Mark Tomlinson shared an emerging industry practice with me. Customers are setting up incremental environments. The environments are incremental steps from a developer environment to production.
- Component-level performance testing. (close to dev) The lab is setup with debuggers and profilers - anything a developer would need to investigate issues.
- Application performance testing. A single "slice" of architecture, good for scale-up and optimization/tuning); usually dedicated for optimization or tuning of a single application/system; still have debuggers and profilers setup.
- Performance integration. This is still the basic "slice" of architecture, but now bring into play other applications or systems; usually has multiple applications and supporting technologys that mutually get loaded (e.g. IIS and AD); network diagnostic tools and debuggers may be used here sometimes.

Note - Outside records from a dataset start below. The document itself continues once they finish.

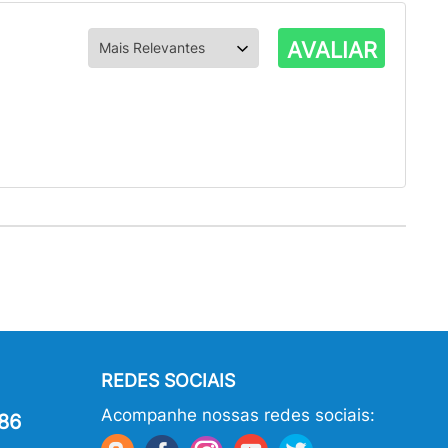
AVALIAR
REDES SOCIAIS
Acompanhe nossas redes sociais:
86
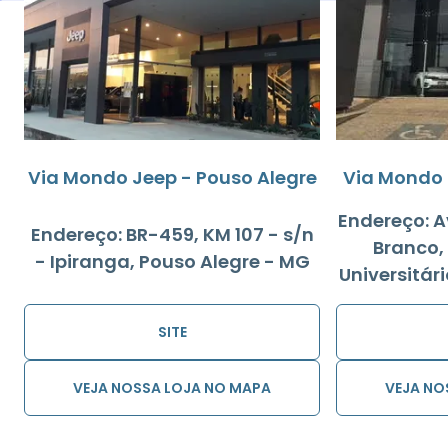
Via Mondo Jeep - Pouso Alegre
Via Mondo 
Endereço: A
Endereço: BR-459, KM 107 - s/n
Branco, 
- Ipiranga, Pouso Alegre - MG
Universitár
SITE
VEJA NOSSA LOJA NO MAPA
VEJA NO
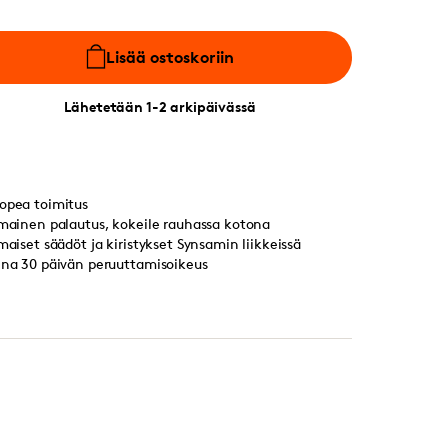
Lisää ostoskoriin
Lähetetään 1-2 arkipäivässä
opea toimitus
lmainen palautus, kokeile rauhassa kotona
lmaiset säädöt ja kiristykset Synsamin liikkeissä
ina 30 päivän peruuttamisoikeus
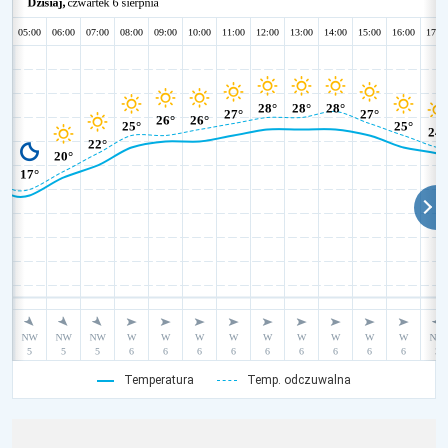
Temperatura
Temp. odczuwalna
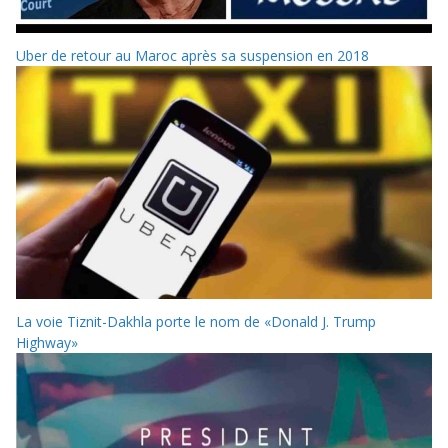
Uber de retour au Maroc après sa suspension en 2018
La voie Tiznit-Dakhla porte le nom de «Donald J. Trump
Highway»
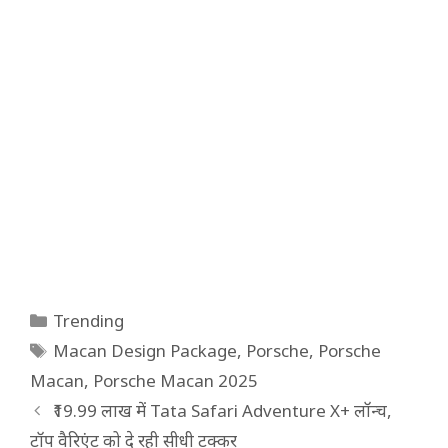
Categories
Trending
Tags
Macan Design Package
,
Porsche
,
Porsche
Macan
,
Porsche Macan 2025
₹19.99 लाख में Tata Safari Adventure X+ लॉन्च,
टॉप वैरिएंट को दे रही सीधी टक्कर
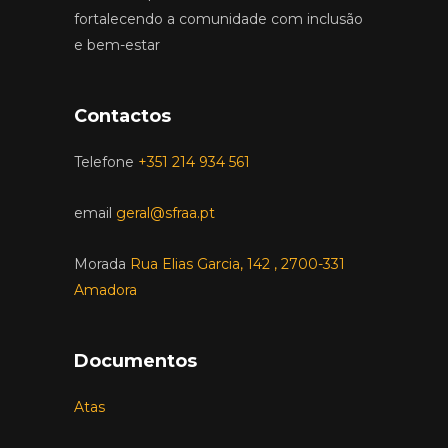
fortalecendo a comunidade com inclusão
e bem-estar
Contactos
Telefone
+351 214 934 561
email
geral@sfraa.pt
Morada
Rua Elias Garcia, 142 , 2700-331
Amadora
Documentos
Atas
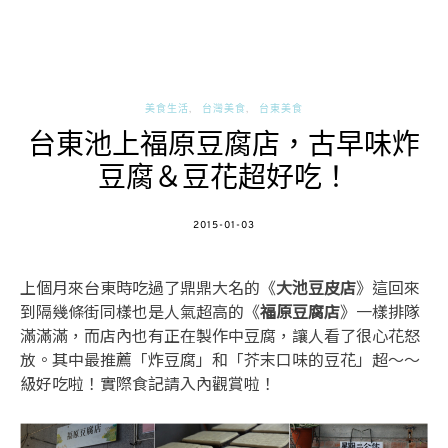
美食生活
台灣美食
台東美食
台東池上福原豆腐店，古早味炸
豆腐＆豆花超好吃！
POSTED
2015-01-03
ON
上個月來台東時吃過了鼎鼎大名的《
大池豆皮店
》這回來
到隔幾條街同樣也是人氣超高的《
福原豆腐店
》一樣排隊
滿滿滿，而店內也有正在製作中豆腐，讓人看了很心花怒
放。其中最推薦「炸豆腐」和「芥末口味的豆花」超～～
級好吃啦！實際食記請入內觀賞啦！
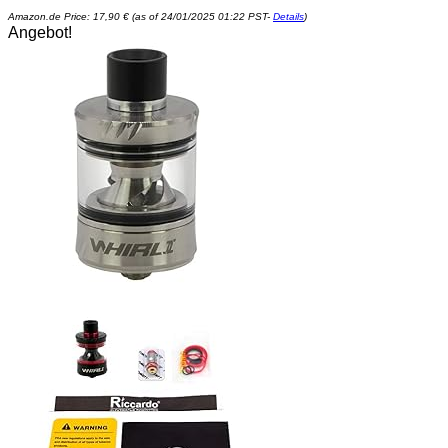
Amazon.de Price:
17,90
€
(as of 24/01/2025 01:22 PST-
Details
)
Angebot!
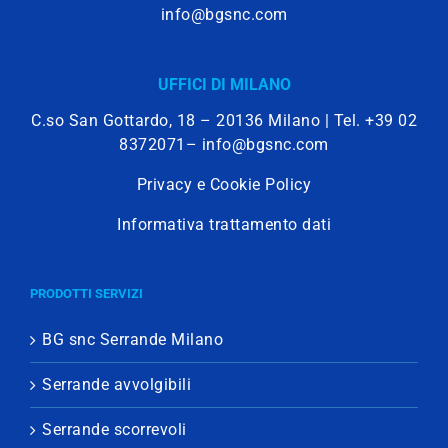
info@bgsnc.com
UFFICI DI MILANO
C.so San Gottardo, 18 – 20136 Milano | Tel.
+39 02
8372071
–
info@bgsnc.com
Privacy e Cookie Policy
Informativa trattamento dati
PRODOTTI SERVIZI
BG snc Serrande Milano
Serrande avvolgibili
Serrande scorrevoli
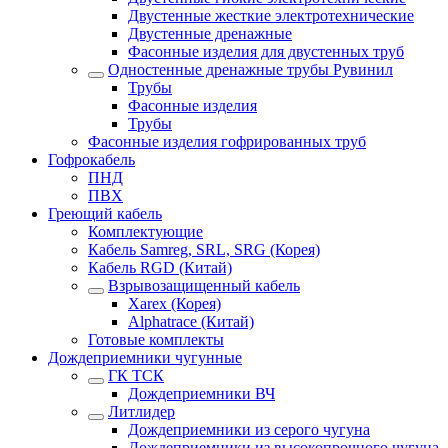
Двустенные жесткие электротехнические
Двустенные дренажные
Фасонные изделия для двустенных труб
Одностенные дренажные трубы Рувинил
Трубы
Фасонные изделия
Трубы
Фасонные изделия гофрированных труб
Гофрокабель
ПНД
ПВХ
Греющий кабель
Комплектующие
Кабель Samreg, SRL, SRG (Корея)
Кабель RGD (Китай)
Взрывозащищенный кабель
Xarex (Корея)
Alphatrace (Китай)
Готовые комплекты
Дождеприемники чугунные
ГК ТСК
Дождеприемники ВЧ
Литлидер
Дождеприемники из серого чугуна
Дождеприемники из высокопрочного чугуна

- System performance and stress. Larger performance testing with scale-out scenarios, load balancing, failover; larger sized systems get more load - so you see more stressing of entire system resources, esp. network; often just for 1 application, but also for multiple integration testing.

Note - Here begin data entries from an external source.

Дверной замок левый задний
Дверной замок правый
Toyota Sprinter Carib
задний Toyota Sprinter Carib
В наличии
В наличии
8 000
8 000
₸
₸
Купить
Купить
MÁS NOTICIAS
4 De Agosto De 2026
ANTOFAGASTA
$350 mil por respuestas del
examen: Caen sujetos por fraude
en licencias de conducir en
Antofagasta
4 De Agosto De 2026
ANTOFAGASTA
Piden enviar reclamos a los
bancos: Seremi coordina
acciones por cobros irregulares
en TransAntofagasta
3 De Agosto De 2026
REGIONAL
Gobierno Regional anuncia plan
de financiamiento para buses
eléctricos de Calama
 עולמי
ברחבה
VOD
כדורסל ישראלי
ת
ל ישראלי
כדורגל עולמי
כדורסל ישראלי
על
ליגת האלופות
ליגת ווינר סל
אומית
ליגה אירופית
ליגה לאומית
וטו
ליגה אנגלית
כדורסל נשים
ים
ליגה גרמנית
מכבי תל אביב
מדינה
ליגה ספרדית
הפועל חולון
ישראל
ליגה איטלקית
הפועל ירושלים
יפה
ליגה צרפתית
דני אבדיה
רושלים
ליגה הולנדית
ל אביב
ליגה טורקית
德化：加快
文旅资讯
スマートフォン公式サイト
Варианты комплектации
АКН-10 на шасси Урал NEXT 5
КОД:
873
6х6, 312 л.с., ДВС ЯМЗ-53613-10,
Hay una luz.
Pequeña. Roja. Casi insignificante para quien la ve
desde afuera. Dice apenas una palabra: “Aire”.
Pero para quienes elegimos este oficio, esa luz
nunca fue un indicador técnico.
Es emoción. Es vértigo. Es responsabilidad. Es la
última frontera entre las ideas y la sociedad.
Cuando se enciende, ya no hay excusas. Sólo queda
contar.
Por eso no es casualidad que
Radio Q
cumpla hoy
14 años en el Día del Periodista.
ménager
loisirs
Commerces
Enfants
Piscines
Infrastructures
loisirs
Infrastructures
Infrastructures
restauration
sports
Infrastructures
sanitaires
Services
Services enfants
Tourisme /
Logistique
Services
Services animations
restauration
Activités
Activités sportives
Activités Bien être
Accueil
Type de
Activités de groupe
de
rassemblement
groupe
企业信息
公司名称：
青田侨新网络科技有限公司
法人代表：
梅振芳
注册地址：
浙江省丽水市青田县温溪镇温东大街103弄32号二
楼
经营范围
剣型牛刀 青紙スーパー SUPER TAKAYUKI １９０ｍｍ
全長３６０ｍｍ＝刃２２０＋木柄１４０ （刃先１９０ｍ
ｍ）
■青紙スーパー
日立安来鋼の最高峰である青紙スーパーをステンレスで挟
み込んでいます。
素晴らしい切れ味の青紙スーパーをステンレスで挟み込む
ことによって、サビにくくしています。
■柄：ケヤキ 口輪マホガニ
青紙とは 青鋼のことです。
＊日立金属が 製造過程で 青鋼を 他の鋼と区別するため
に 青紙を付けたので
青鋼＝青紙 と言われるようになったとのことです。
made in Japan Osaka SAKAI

- Large-scale integration and performance. Multiple applications, with everything needed to prove business needs will be met; usually without some security and perhaps some 3rd-party integrations; usually not a stress testing environment - e.g. virtual users are set to generate real-world pacing and load.
- Pre-production simulation. This is just like the real thing - full sized system, with full security and network topology (only not production); used both for internally built applications, and 3rd-party solutions which must be integrated; production repro's, patches, fixes, etc can be tested here safely.
There's no strict rule for how many of each type of environment, and the most sohpisticated setup has multiple physical environments/labs which could be used for any of each purpose. The beauty of this approach is that instead of having a great big wall to throw your application over, it's a series of incremental hurdles. Each hurdle represents increasing requirements and constraints.
This approach is also great for Centers of Excellence. A Center of Excellence team can build the environment to reflect and codify their practices. The Center of Excellence team can also harvest and share the lessons learned to help teams over each incremental step.